■ **Task**:
Output all entries verbatim. Skip pictures.

■ **Records for the task**:
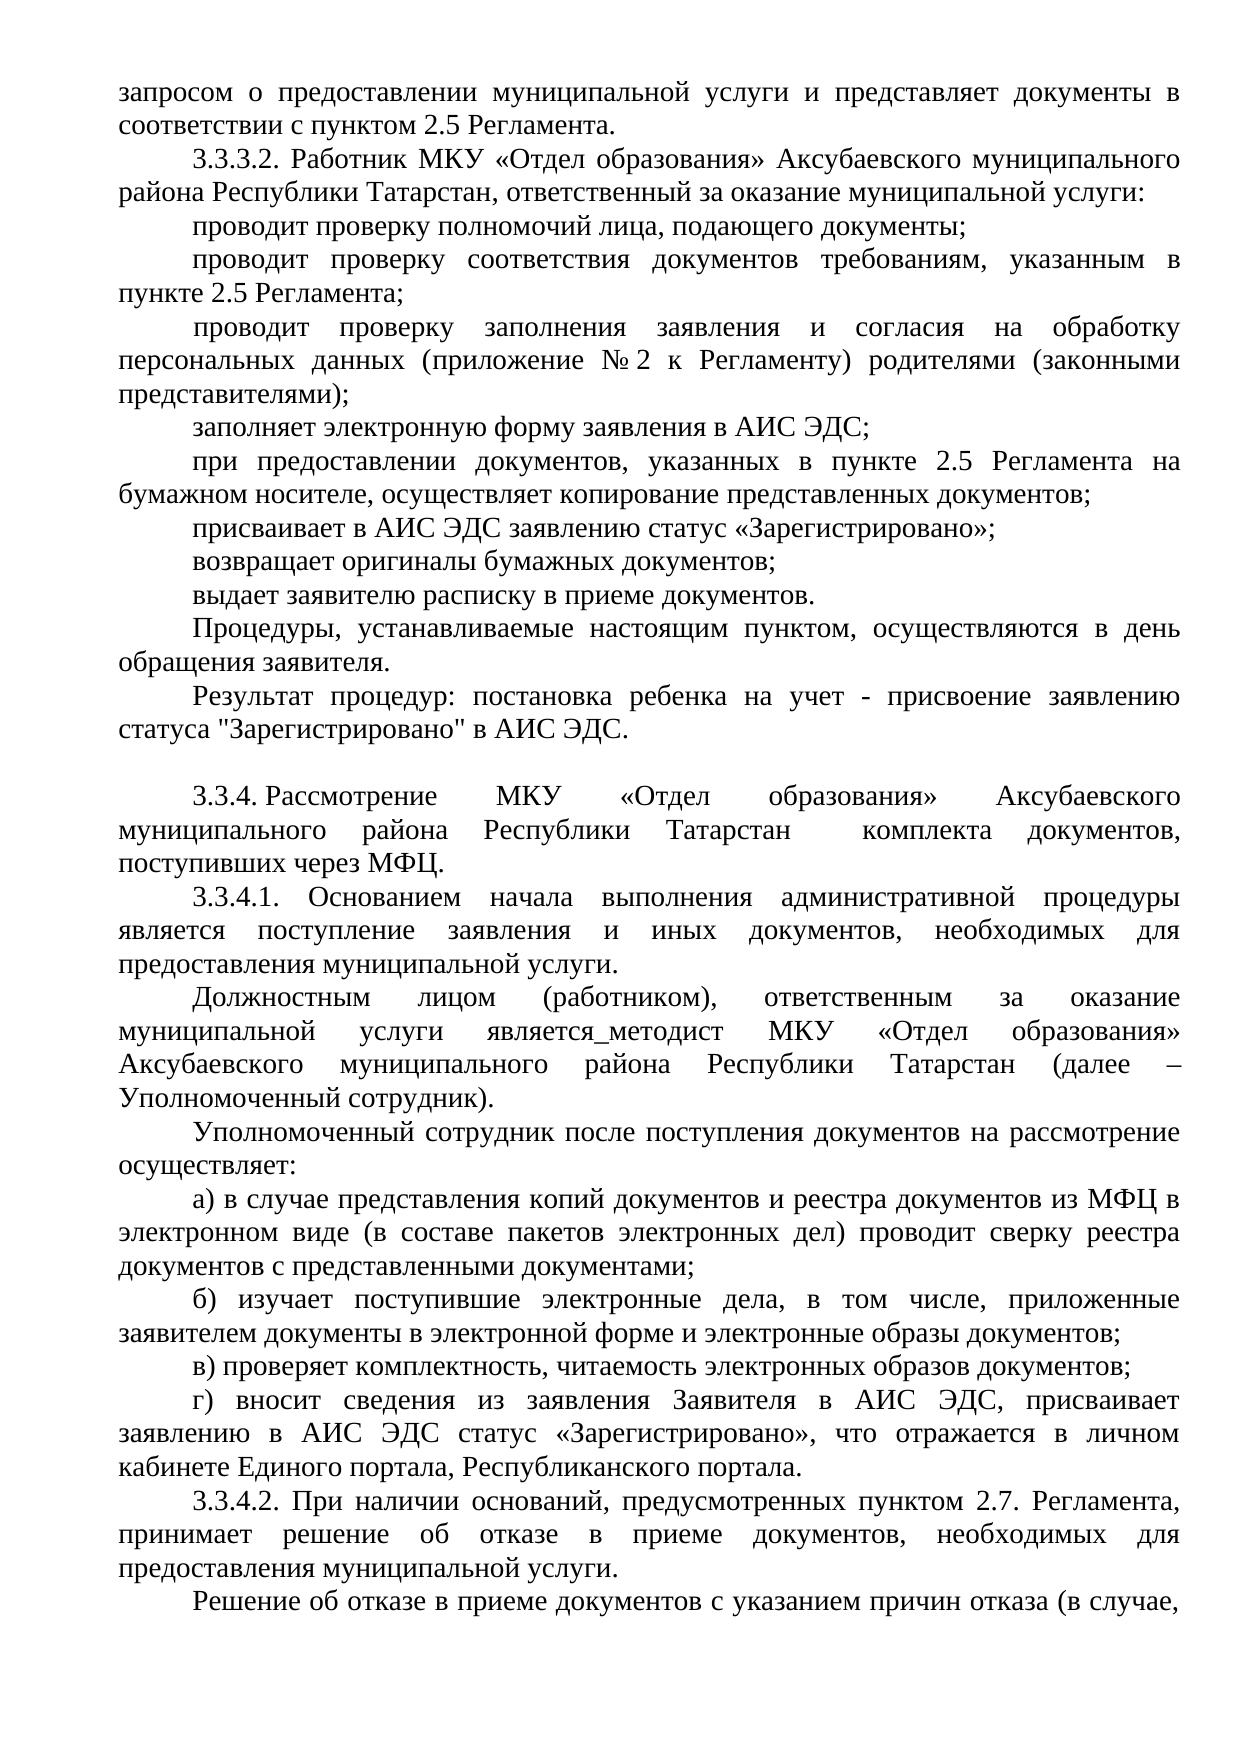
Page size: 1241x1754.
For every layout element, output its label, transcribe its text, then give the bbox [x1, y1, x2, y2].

text 3.3.3.2. Работник МКУ «Отдел образования» Аксубаевского муниципального района Республики Татарстан, ответственный за оказание муниципальной услуги: [118, 141, 1181, 208]
text 3.3.4.2. При наличии оснований, предусмотренных пунктом 2.7. Регламента, принимает решение об отказе в приеме документов, необходимых для предоставления муниципальной услуги. [118, 1483, 1181, 1583]
text г) вносит сведения из заявления Заявителя в АИС ЭДС, присваивает заявлению в АИС ЭДС статус «Зарегистрировано», что отражается в личном кабинете Единого портала, Республиканского портала. [118, 1382, 1181, 1483]
text выдает заявителю расписку в приеме документов. [118, 577, 1181, 611]
text присваивает в АИС ЭДС заявлению статус «Зарегистрировано»; [118, 510, 1181, 543]
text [118, 74, 1181, 141]
text Должностным лицом (работником), ответственным за оказание муниципальной услуги является_методист МКУ «Отдел образования» Аксубаевского муниципального района Республики Татарстан (далее – Уполномоченный сотрудник). [118, 979, 1181, 1114]
text 3.3.4. Рассмотрение МКУ «Отдел образования» Аксубаевского муниципального района Республики Татарстан комплекта документов, поступивших через МФЦ. [118, 778, 1181, 879]
text а) в случае представления копий документов и реестра документов из МФЦ в электронном виде (в составе пакетов электронных дел) проводит сверку реестра документов с представленными документами; [118, 1181, 1181, 1281]
text проводит проверку соответствия документов требованиям, указанным в пункте 2.5 Регламента; [118, 242, 1181, 309]
text в) проверяет комплектность, читаемость электронных образов документов; [118, 1348, 1181, 1382]
text Результат процедур: постановка ребенка на учет - присвоение заявлению статуса "Зарегистрировано" в АИС ЭДС. [118, 678, 1181, 745]
text Уполномоченный сотрудник после поступления документов на рассмотрение осуществляет: [118, 1114, 1181, 1181]
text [118, 1583, 1181, 1617]
text б) изучает поступившие электронные дела, в том числе, приложенные заявителем документы в электронной форме и электронные образы документов; [118, 1281, 1181, 1348]
text возвращает оригиналы бумажных документов; [118, 543, 1181, 577]
text при предоставлении документов, указанных в пункте 2.5 Регламента на бумажном носителе, осуществляет копирование представленных документов; [118, 443, 1181, 510]
text 3.3.4.1. Основанием начала выполнения административной процедуры является поступление заявления и иных документов, необходимых для предоставления муниципальной услуги. [118, 879, 1181, 979]
text Процедуры, устанавливаемые настоящим пунктом, осуществляются в день обращения заявителя. [118, 611, 1181, 678]
text заполняет электронную форму заявления в АИС ЭДС; [118, 409, 1181, 443]
text проводит проверку полномочий лица, подающего документы; [118, 208, 1181, 242]
text проводит проверку заполнения заявления и согласия на обработку персональных данных (приложение № 2 к Регламенту) родителями (законными представителями); [118, 309, 1181, 409]
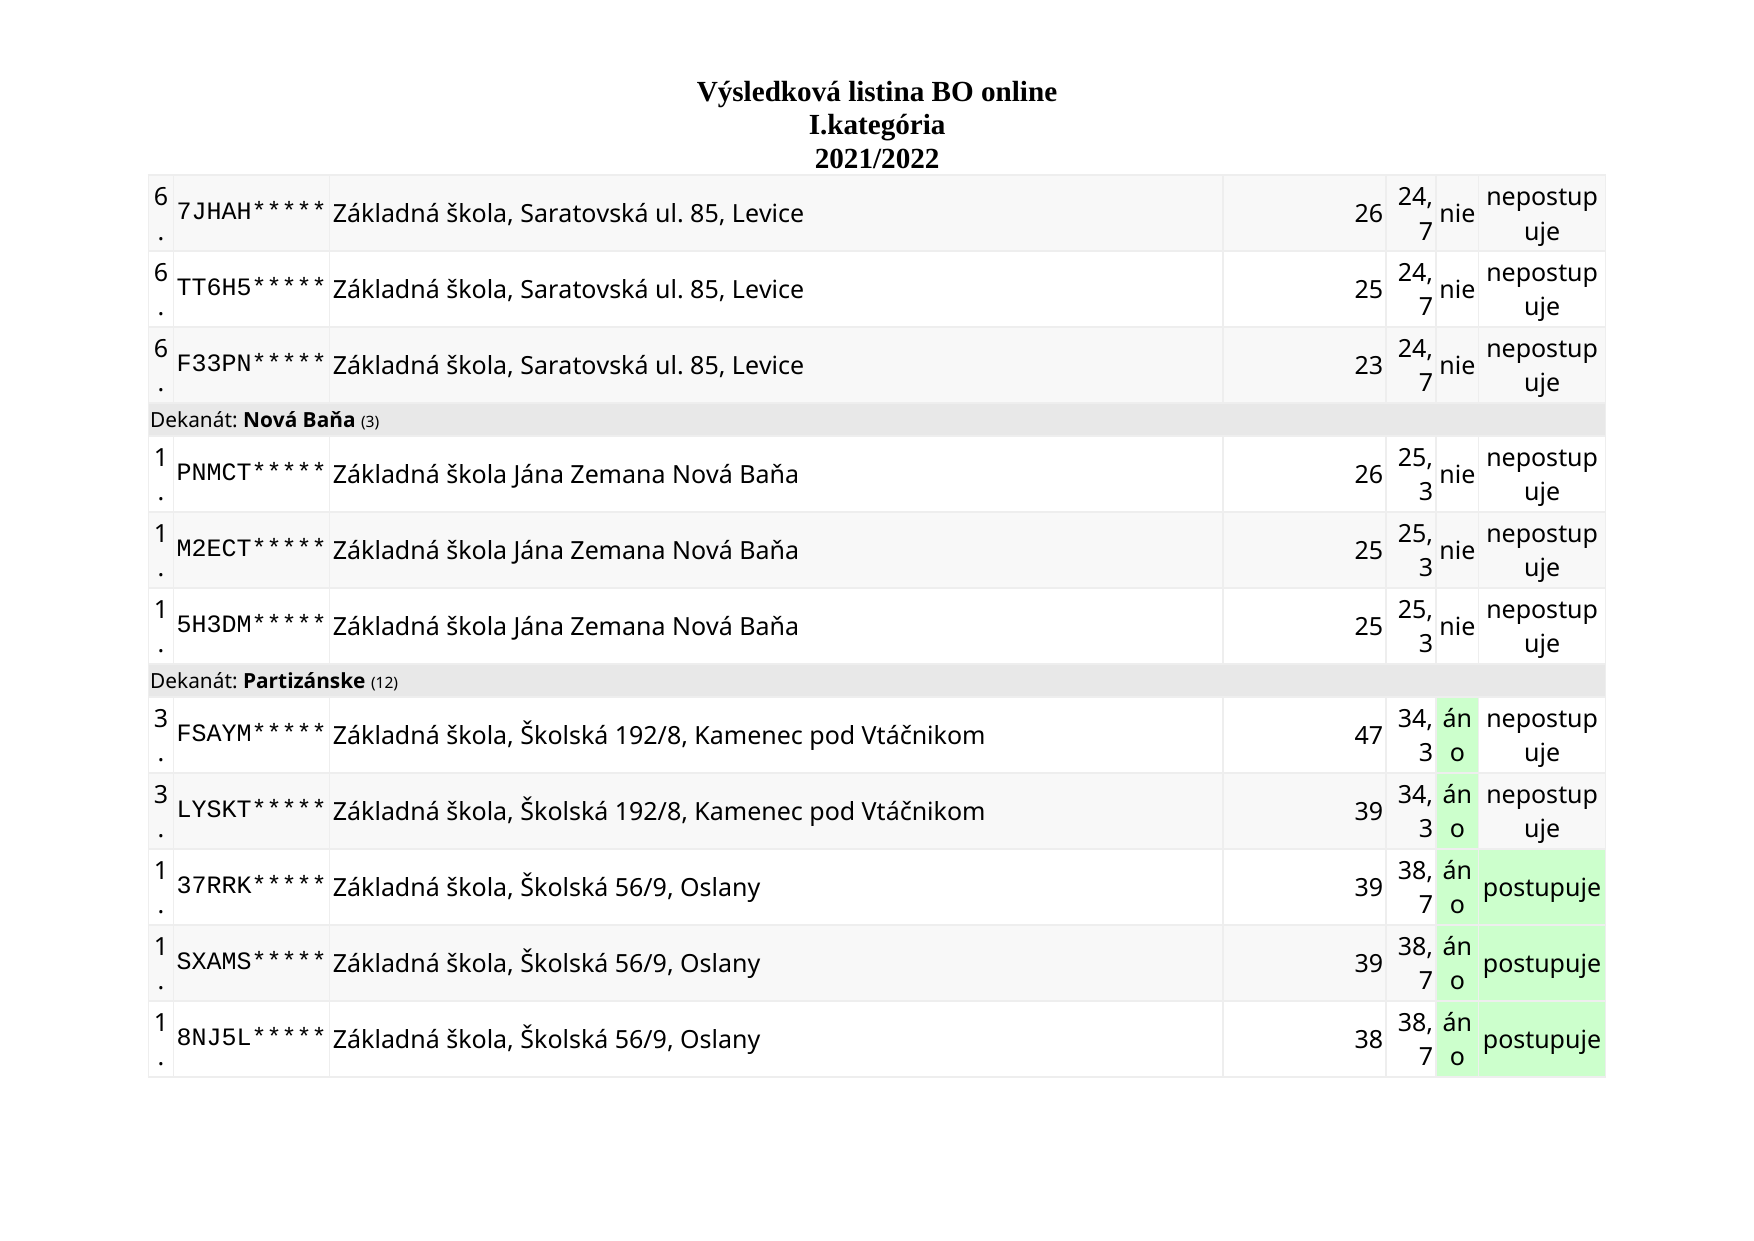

■ **Result for this exercise**:
Page size: 1241x1754.
For every layout element, output its label, transcribe its text, then give the bbox [x1, y1, x2, y2].

text 3.3.3.2. Работник МКУ «Отдел образования» Аксубаевского муниципального района Республики Татарстан, ответственный за оказание муниципальной услуги: [118, 141, 1181, 208]
text 3.3.4.2. При наличии оснований, предусмотренных пунктом 2.7. Регламента, принимает решение об отказе в приеме документов, необходимых для предоставления муниципальной услуги. [118, 1483, 1181, 1583]
text г) вносит сведения из заявления Заявителя в АИС ЭДС, присваивает заявлению в АИС ЭДС статус «Зарегистрировано», что отражается в личном кабинете Единого портала, Республиканского портала. [118, 1382, 1181, 1483]
text выдает заявителю расписку в приеме документов. [118, 577, 1181, 611]
text присваивает в АИС ЭДС заявлению статус «Зарегистрировано»; [118, 510, 1181, 543]
text [118, 74, 1181, 141]
text Должностным лицом (работником), ответственным за оказание муниципальной услуги является_методист МКУ «Отдел образования» Аксубаевского муниципального района Республики Татарстан (далее – Уполномоченный сотрудник). [118, 979, 1181, 1114]
text 3.3.4. Рассмотрение МКУ «Отдел образования» Аксубаевского муниципального района Республики Татарстан комплекта документов, поступивших через МФЦ. [118, 778, 1181, 879]
text а) в случае представления копий документов и реестра документов из МФЦ в электронном виде (в составе пакетов электронных дел) проводит сверку реестра документов с представленными документами; [118, 1181, 1181, 1281]
text проводит проверку соответствия документов требованиям, указанным в пункте 2.5 Регламента; [118, 242, 1181, 309]
text в) проверяет комплектность, читаемость электронных образов документов; [118, 1348, 1181, 1382]
text Результат процедур: постановка ребенка на учет - присвоение заявлению статуса "Зарегистрировано" в АИС ЭДС. [118, 678, 1181, 745]
text Уполномоченный сотрудник после поступления документов на рассмотрение осуществляет: [118, 1114, 1181, 1181]
text [118, 1583, 1181, 1617]
text б) изучает поступившие электронные дела, в том числе, приложенные заявителем документы в электронной форме и электронные образы документов; [118, 1281, 1181, 1348]
text возвращает оригиналы бумажных документов; [118, 543, 1181, 577]
text при предоставлении документов, указанных в пункте 2.5 Регламента на бумажном носителе, осуществляет копирование представленных документов; [118, 443, 1181, 510]
text 3.3.4.1. Основанием начала выполнения административной процедуры является поступление заявления и иных документов, необходимых для предоставления муниципальной услуги. [118, 879, 1181, 979]
text Процедуры, устанавливаемые настоящим пунктом, осуществляются в день обращения заявителя. [118, 611, 1181, 678]
text заполняет электронную форму заявления в АИС ЭДС; [118, 409, 1181, 443]
text проводит проверку полномочий лица, подающего документы; [118, 208, 1181, 242]
text проводит проверку заполнения заявления и согласия на обработку персональных данных (приложение № 2 к Регламенту) родителями (законными представителями); [118, 309, 1181, 409]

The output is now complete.